Almost 1500 years after Augustine’s *Confessions*, Nat Turner, leader of the 1831 Southampton slave rebellion, dictated his own. These two texts represent vastly different forms of confession: a classic spiritual autobiography and an account of the rebellion haunted by the editorial presence of a white lawyer. Yet each confession found language in Scripture that made sense of their world and offered them a role to play in it. While increasing attention has been paid to Augustine’s writing on slavery, attention to how Scriptural narratives shape his sense of moral agency can contribute a further dimension to the discussion. Comparing his sense of Scripturally-narrated agency with that presented in Nat Turner’s *Confessions* highlights their accounts of moral agency and their divergent choices of biblical texts, language, and symbols. This paper will compare these two *Confessions* to discover how Scripture has been used to narrate human moral agency—its possibilities and limitations.

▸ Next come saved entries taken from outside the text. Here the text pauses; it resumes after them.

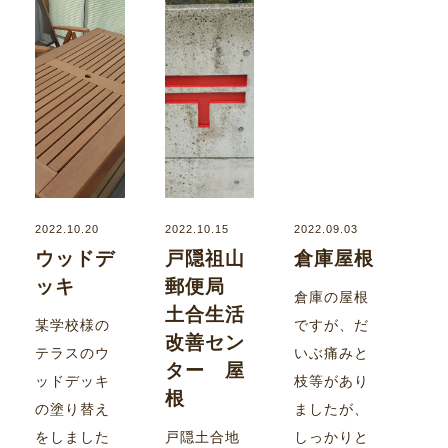
2022.10.20
2022.10.15
2022.09.03
ウッドデ
戸隠祖山
倉庫屋根
ッキ
郵便局
倉庫の屋根
土合生活
某学校様の
ですが、だ
改善セン
テラスのウ
いぶ痛みと
ター 屋
ッドデッキ
枝等があり
根
の塗り替え
ましたが、
をしました
戸隠土合地
しっかりと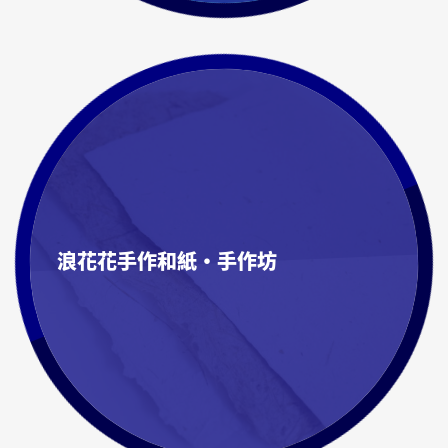
浪花花手作和紙・手作坊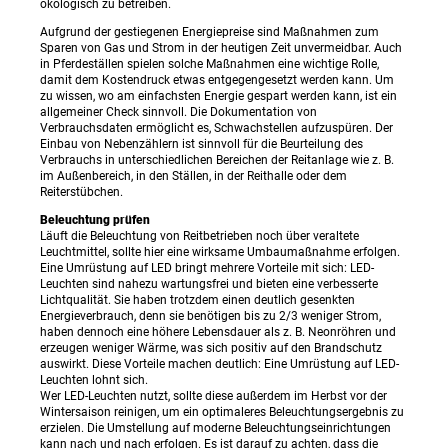
ökologisch zu betreiben.
Aufgrund der gestiegenen Energiepreise sind Maßnahmen zum
Sparen von Gas und Strom in der heutigen Zeit unvermeidbar. Auch
in Pferdeställen spielen solche Maßnahmen eine wichtige Rolle,
damit dem Kostendruck etwas entgegengesetzt werden kann. Um
zu wissen, wo am einfachsten Energie gespart werden kann, ist ein
allgemeiner Check sinnvoll. Die Dokumentation von
Verbrauchsdaten ermöglicht es, Schwachstellen aufzuspüren. Der
Einbau von Nebenzählern ist sinnvoll für die Beurteilung des
Verbrauchs in unterschiedlichen Bereichen der Reitanlage wie z. B.
im Außenbereich, in den Ställen, in der Reithalle oder dem
Reiterstübchen.
Beleuchtung prüfen
Läuft die Beleuchtung von Reitbetrieben noch über veraltete
Leuchtmittel, sollte hier eine wirksame Umbaumaßnahme erfolgen.
Eine Umrüstung auf LED bringt mehrere Vorteile mit sich: LED-
Leuchten sind nahezu wartungsfrei und bieten eine verbesserte
Lichtqualität. Sie haben trotzdem einen deutlich gesenkten
Energieverbrauch, denn sie benötigen bis zu 2/3 weniger Strom,
haben dennoch eine höhere Lebensdauer als z. B. Neonröhren und
erzeugen weniger Wärme, was sich positiv auf den Brandschutz
auswirkt. Diese Vorteile machen deutlich: Eine Umrüstung auf LED-
Leuchten lohnt sich.
Wer LED-Leuchten nutzt, sollte diese außerdem im Herbst vor der
Wintersaison reinigen, um ein optimaleres Beleuchtungsergebnis zu
erzielen. Die Umstellung auf moderne Beleuchtungseinrichtungen
kann nach und nach erfolgen. Es ist darauf zu achten, dass die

The panel will offer critical assessments of Peter Harrison’s Some New World: Myths of Supernatural Belief in a Secular Age (Cambridge, 2024) with a response by the author. Harrison’s book traces the historical emergence of scientific naturalism, showing how this approach initially developed from religious considerations. One major focus is the natural/supernatural dichotomy which appears only in the late Middle Ages and subsequently developed into a distinctive feature of scientific thinking about the world. The discussion will canvas a number of issues raised by the book: the present status of scientific naturalism; the implications of its contingent origins; whether naturalism is essential to scientific practice; how we might assess alternative approaches to the natural world, characteristic of both the pre-modern West and non-Western cultures, that are not premised on a natural/supernatural dichotomy; and, more generally, the plausibility and significance of large scale modernity narratives.